I walked in last night to see not only kids from a couple
of high schools practicing, but black-clad
members of a production crew hanging
steel framework for lighting and camera equipment.
This equipment will be used in about
a month's time, when the meet between teams
from the USA and Europe will be telecast by the
NBC Sports Network, December 11 and 12.

Called the Mutual of Omaha "Duel in the Pool," 
the meet will bring together top swimmers 
from both the USA and Europe in the eighth renewal 
of an event that has always provided 
top-flight competition.
(Buy tickets and attend; it is an exciting,
invigorating occasion.)

Meanwhile, following the behest of our coaches,
the masters swimmers, most of whom are old enough
to be the parents of the likes of Ryan Lochte,
Missy Franklin, and Michael Phelps,
swam their workouts beneath the rigging,
as slim and fast in our minds, if not in fact,
as our elite chlorinated comrades

Monday, November 16, 2015

Kale Forest, *Aerial* View

In a small garden just outside Eskenazi Health,
there's a small stand of kale.
I suppose it is used by the little deli 
next door to make salads for their customers.
Try as I might, I just can't bring myself
to tolerate any but the most occasional serving
of the stuff; chopped up and combined
with cabbage, kale provides color and fibre
for what otherwise would be slaw.
Yuch, bleh, and good riddance.

Thursday, November 12, 2015

Hard Edge and Fuzzy

The primary colors are represented here, as well as
hard edge and fuzzy styles of painting.
I paused for a bit to enjoy the beautiful weather
during my walk to swim practice,
looking back to see the way Nature had
composed the yellow and red leaves of the trees
against the man-made (woman-designed)
contemporary stripes of the Eskenazi exterior.

One of my favorite things to see is the way sunlight
can reflect off the sides of trees, causing the light to bounce
and define the lines of the trunks and limbs.
No matter how I've tried, I don't seem to be able
to show that luminescence in my pictures.
So it has to remain a secret treasure, one enjoyed 
by my eyes alone and cherished in my mind.

Monday, November 9, 2015

Flying Off the Shelves

The problem in our country is not with books being banned,
but with people no longer reading.
You don't have to burn books to destroy a culture.
Just get people to stop reading them.

The above quote is on the website of a blog-pal,
Dive of Small Glass Planet. The words were spoken by
the author of one of my favorite books, whose name
I won't reveal, out of deference to Dive's quiz.

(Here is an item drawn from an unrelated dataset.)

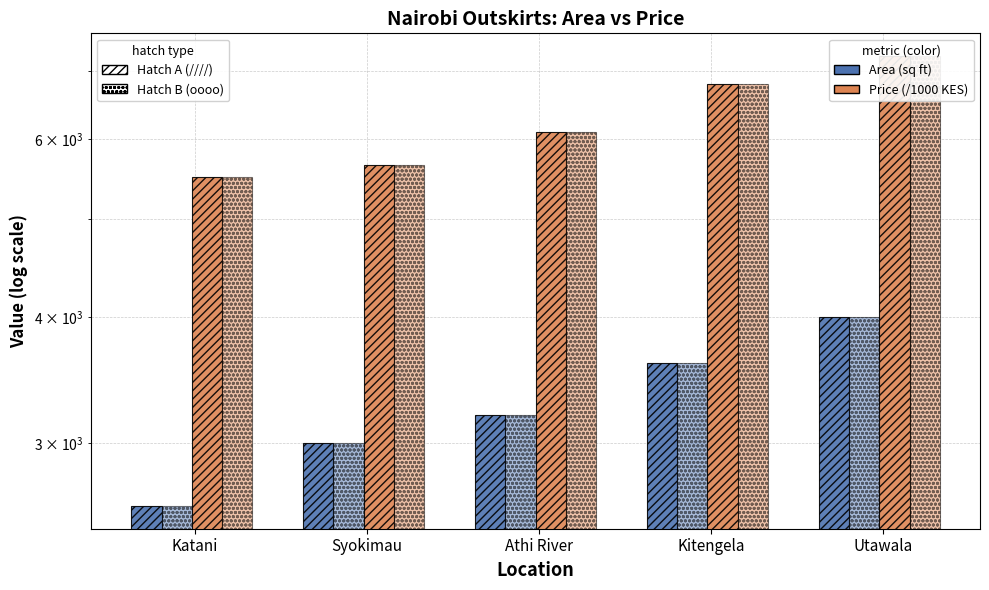

Rank the series by their maximum value, from highest to lowest.

Price/1000 (hatch: ////), Price/1000 (hatch: oooo), Area (hatch: ////), Area (hatch: oooo)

  The installation in the main entry of the IMA,
Richard Wentworth's False Ceiling,
seems to pair perfectly with two bookcases
from The Public Collection.
While the installation is in place, the IMA
is requesting that visitors submit a guess estimating
the number of books used to create the display.
Each month, an entry will be selected 
to receive either a Dual/Family Membership 
or a $75 Museum gift card.

Just past Wentworth's installation, 
there are two additional bookcases from 
The Public Collection series. 
The one in the middle picture, called PlayStation,
is by LaShawnda Crowe Storm, and
 provides children with an irresistible invitation 
to read and play. The area in the IMA
has been made into a comfortable gathering 
place for children and other living things,
with couches, chairs and carpets where visitors 
may relax and enjoy the books and passers-by.
Adults will be fascinated by the wooden
"refrigerator" provided by Tom Torluemke.
Of course, its called Cool Books - Food for Thought.